• [WHAT YOU SHOULD DO]:
Write out the opening lines of the data word for word, up to and including the line with "from the POS.", and leave every picture and every later line out.

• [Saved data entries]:
▼

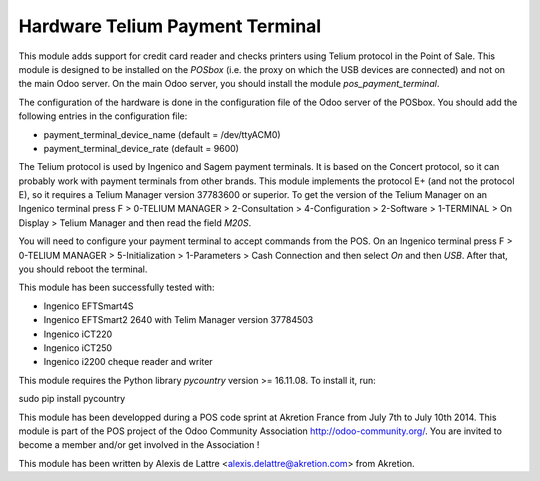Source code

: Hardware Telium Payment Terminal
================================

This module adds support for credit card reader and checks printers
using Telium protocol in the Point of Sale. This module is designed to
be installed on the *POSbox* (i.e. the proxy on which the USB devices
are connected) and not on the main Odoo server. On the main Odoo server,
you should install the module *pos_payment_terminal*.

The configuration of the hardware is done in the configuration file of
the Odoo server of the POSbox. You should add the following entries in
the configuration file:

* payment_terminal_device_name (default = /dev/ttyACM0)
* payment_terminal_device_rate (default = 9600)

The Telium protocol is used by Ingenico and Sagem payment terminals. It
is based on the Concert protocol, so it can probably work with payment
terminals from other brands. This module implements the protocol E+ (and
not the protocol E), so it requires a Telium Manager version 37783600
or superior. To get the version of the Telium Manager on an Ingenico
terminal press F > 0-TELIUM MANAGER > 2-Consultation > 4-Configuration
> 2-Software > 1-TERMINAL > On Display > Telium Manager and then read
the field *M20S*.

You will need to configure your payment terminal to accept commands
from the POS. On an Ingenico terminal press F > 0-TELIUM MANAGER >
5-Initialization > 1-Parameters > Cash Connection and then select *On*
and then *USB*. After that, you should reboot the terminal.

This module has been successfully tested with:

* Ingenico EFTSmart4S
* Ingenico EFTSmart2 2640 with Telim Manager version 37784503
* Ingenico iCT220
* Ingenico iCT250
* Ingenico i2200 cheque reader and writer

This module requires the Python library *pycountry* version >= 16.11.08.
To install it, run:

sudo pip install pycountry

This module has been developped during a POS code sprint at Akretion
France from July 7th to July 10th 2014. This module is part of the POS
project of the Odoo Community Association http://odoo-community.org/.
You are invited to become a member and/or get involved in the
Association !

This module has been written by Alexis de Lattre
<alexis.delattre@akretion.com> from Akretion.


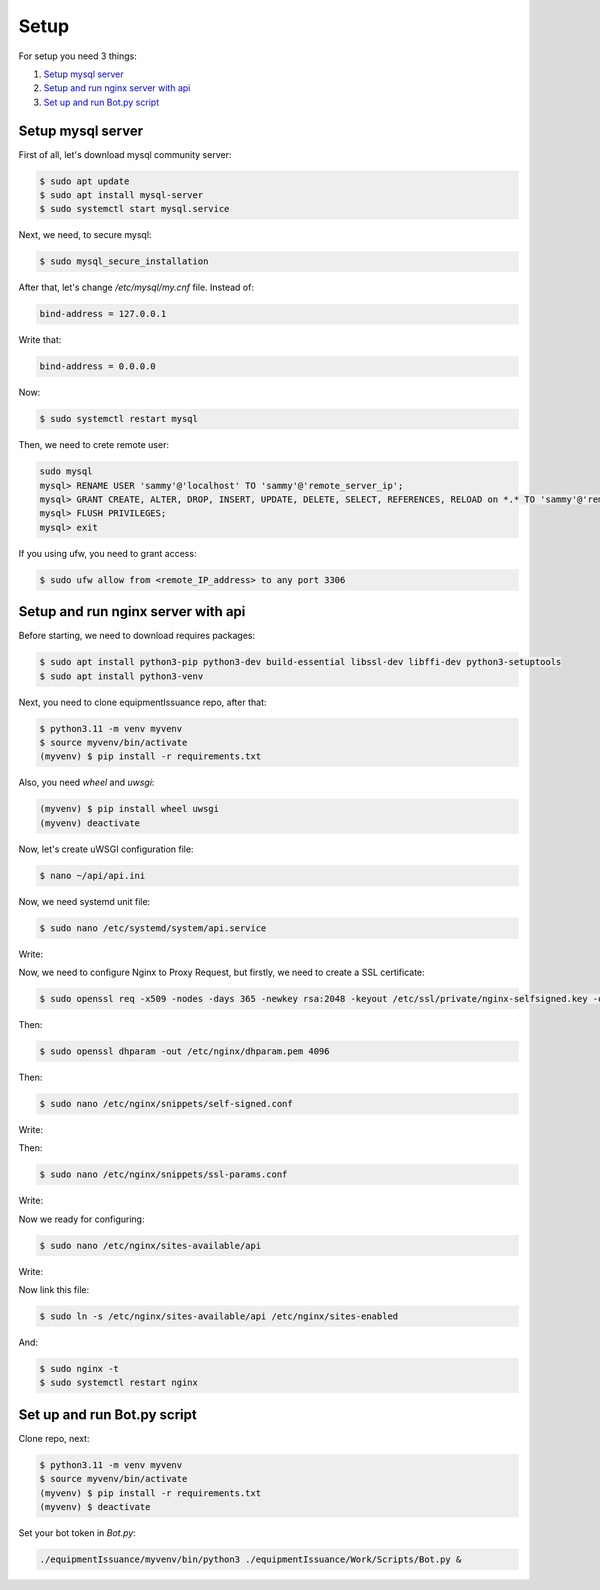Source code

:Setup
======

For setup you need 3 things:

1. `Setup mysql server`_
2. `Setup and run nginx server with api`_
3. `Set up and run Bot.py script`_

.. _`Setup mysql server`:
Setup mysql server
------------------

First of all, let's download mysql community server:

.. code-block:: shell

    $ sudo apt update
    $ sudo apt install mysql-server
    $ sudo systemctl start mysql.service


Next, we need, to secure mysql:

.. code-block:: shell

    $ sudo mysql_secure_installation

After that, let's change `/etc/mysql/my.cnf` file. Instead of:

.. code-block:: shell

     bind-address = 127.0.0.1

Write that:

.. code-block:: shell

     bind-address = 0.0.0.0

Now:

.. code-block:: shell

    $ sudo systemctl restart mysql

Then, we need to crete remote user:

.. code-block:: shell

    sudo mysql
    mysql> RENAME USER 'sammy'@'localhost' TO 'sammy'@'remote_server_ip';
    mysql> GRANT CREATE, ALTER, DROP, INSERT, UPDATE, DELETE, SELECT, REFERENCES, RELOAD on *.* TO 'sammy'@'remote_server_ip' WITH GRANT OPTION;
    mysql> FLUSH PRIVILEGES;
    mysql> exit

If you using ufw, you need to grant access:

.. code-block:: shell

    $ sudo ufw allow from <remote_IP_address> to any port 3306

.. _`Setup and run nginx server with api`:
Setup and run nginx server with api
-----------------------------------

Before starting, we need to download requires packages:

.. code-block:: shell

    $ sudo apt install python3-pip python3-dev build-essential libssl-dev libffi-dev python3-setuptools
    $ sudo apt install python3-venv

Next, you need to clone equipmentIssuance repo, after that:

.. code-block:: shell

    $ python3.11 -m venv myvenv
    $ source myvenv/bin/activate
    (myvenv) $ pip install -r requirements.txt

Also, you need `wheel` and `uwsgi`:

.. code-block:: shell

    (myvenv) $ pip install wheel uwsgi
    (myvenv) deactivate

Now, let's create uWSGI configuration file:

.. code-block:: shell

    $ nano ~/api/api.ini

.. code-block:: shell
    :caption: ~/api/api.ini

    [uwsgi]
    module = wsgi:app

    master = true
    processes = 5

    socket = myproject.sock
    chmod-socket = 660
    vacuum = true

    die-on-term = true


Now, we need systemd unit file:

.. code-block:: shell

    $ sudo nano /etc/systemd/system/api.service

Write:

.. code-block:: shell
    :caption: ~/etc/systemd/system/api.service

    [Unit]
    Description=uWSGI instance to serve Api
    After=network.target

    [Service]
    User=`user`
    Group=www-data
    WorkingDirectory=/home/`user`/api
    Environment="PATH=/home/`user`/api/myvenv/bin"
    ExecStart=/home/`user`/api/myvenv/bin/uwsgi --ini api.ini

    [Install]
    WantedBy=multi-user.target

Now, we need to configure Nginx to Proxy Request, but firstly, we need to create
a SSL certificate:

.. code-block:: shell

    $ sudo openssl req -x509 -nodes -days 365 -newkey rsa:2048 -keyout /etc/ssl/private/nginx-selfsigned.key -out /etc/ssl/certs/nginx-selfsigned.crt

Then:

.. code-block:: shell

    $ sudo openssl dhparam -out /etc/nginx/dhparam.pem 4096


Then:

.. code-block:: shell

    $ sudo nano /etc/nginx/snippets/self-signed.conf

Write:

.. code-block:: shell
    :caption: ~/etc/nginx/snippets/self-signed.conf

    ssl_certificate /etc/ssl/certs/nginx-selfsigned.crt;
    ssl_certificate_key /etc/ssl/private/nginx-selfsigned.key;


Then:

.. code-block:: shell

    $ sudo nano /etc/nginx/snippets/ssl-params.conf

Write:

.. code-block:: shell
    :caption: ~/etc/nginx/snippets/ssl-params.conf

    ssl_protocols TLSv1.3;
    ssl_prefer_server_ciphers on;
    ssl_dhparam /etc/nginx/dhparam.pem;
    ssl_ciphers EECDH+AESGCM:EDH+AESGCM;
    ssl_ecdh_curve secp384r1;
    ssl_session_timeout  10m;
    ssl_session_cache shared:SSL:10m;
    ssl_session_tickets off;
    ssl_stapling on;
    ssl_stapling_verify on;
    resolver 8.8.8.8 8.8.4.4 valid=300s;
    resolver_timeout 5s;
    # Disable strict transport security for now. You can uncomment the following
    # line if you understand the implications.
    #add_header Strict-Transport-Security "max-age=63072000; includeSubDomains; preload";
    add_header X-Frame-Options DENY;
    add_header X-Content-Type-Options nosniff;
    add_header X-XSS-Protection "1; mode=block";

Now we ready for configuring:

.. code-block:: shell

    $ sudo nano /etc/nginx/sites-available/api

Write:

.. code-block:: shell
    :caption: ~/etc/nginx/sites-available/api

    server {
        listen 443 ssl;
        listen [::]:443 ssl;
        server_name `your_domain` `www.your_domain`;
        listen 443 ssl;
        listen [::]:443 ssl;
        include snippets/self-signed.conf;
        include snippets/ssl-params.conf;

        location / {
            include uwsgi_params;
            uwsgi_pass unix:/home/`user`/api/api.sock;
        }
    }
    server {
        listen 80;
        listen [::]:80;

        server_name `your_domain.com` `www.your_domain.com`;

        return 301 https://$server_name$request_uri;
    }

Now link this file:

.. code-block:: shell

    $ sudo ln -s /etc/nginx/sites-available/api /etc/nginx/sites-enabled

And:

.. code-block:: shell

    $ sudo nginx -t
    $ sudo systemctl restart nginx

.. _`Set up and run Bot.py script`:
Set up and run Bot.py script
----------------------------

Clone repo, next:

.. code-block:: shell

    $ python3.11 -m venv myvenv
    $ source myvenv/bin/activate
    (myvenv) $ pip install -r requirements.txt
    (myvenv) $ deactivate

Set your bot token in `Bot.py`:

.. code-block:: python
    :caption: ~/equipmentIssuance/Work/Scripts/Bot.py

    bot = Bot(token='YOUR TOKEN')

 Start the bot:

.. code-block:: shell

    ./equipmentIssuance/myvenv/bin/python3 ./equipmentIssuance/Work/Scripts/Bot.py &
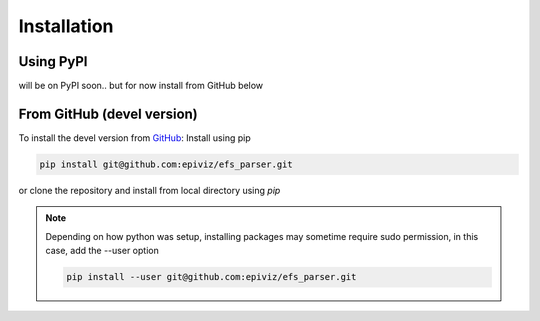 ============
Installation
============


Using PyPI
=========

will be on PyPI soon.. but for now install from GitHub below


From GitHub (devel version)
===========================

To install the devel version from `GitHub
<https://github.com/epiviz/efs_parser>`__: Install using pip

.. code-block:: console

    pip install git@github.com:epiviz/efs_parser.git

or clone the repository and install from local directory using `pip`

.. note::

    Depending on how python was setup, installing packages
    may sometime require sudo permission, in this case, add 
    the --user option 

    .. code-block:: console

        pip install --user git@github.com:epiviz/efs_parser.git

▲

• [SOLUTION BELOW]:
Source code

: Hardware Telium Payment Terminal
================================

This module adds support for credit card reader and checks printers
using Telium protocol in the Point of Sale. This module is designed to
be installed on the *POSbox* (i.e. the proxy on which the USB devices
are connected) and not on the main Odoo server. On the main Odoo server,
you should install the module *pos_payment_terminal*.

The configuration of the hardware is done in the configuration file of
the Odoo server of the POSbox. You should add the following entries in
the configuration file:

* payment_terminal_device_name (default = /dev/ttyACM0)
* payment_terminal_device_rate (default = 9600)

The Telium protocol is used by Ingenico and Sagem payment terminals. It
is based on the Concert protocol, so it can probably work with payment
terminals from other brands. This module implements the protocol E+ (and
not the protocol E), so it requires a Telium Manager version 37783600
or superior. To get the version of the Telium Manager on an Ingenico
terminal press F > 0-TELIUM MANAGER > 2-Consultation > 4-Configuration
> 2-Software > 1-TERMINAL > On Display > Telium Manager and then read
the field *M20S*.

You will need to configure your payment terminal to accept commands
from the POS. On an Ingenico terminal press F > 0-TELIUM MANAGER >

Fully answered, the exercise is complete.